# Задание 1:
Выпишите из записей все строки, где встречается слово «option».

# Фрагмент документа:
^^^^^^^^
Александр Андреев: «Замороженная» физика — самая горячая точка»
Знаменитому «капишнику» помогает выжить англосаксонское происхождение
Ольга Орлова
В академическом институте должны прежде всего изучаться фундаментальные законы природы. Об этом в 1943 году, в военное время, на заседании Президиума Академии наук заявил Петр Капица. Удается ли это делать сегодня в Институте физических проблем им. Капицы — знаменитом «капишнике», рассказал корреспонденту «МН» его нынешний директор, вице-президент РАН, главный редактор самого уважаемого физического журнала в России ЖЭТФ («Журнал экспериментальной и теоретической физики»), академик Александр Андреев.
Один тип движения
МН: Александр Федорович, в том же докладе Капица говорил, что для академического института главное — определить направления исследований, а потом решить кадровый вопрос. Сохранились ли с тех пор научные направления, в которых работает институт?
Андреев: Первое и главное направление — физика низких температур — было заложено изначально Петром Леонидовичем Капицей. Для нас, к счастью, это и сейчас одно из самых приоритетных направлений в современной физике. На территории стран бывшего социалистического лагеря наш институт — единственное место, где изучается эта тематика.
^^^^^^^^
# Записи для обработки:
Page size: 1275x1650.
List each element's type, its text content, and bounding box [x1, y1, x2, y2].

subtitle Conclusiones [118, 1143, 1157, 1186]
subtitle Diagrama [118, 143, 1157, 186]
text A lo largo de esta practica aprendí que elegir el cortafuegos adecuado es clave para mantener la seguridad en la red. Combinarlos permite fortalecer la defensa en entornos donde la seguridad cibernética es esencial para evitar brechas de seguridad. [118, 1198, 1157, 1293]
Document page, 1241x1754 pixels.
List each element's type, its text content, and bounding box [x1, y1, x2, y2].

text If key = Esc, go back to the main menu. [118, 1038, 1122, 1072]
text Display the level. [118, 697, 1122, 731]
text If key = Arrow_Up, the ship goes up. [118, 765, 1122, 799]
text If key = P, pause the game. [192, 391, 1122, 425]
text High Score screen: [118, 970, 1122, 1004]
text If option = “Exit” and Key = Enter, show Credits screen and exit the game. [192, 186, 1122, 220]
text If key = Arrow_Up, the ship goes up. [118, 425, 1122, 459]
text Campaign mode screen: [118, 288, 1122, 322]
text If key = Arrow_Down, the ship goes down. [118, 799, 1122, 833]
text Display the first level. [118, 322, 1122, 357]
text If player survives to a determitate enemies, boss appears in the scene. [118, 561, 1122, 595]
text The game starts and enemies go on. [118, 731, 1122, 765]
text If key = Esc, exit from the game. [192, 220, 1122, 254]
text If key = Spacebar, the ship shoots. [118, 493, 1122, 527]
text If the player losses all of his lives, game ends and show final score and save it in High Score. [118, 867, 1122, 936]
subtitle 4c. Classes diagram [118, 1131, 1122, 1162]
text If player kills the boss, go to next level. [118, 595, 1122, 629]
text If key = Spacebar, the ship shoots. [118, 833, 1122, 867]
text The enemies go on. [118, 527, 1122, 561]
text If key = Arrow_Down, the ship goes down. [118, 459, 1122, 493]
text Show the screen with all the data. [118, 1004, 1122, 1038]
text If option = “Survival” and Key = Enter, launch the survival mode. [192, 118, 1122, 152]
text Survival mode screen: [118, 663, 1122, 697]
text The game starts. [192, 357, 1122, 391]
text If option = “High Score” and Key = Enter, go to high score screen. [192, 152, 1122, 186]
^^^^^^^^
# Задание 2:
Ответьте по интервью об Институте физических проблем, каждый ответ с новой строки:
(a) В каком году Капица выступил на заседании Президиума Академии наук?
(b) Главным редактором какого журнала является Александр Андреев?
(c) Какое направление названо первым и главным для института?

# Ответ 1:
text If option = “Exit” and Key = Enter, show Credits screen and exit the game. [192, 186, 1122, 220]
text If option = “Survival” and Key = Enter, launch the survival mode. [192, 118, 1122, 152]
text If option = “High Score” and Key = Enter, go to high score screen. [192, 152, 1122, 186]

# Ответ 2:
(a) В 1943 году.
(b) ЖЭТФ («Журнал экспериментальной и теоретической физики»).
(c) Физика низких температур.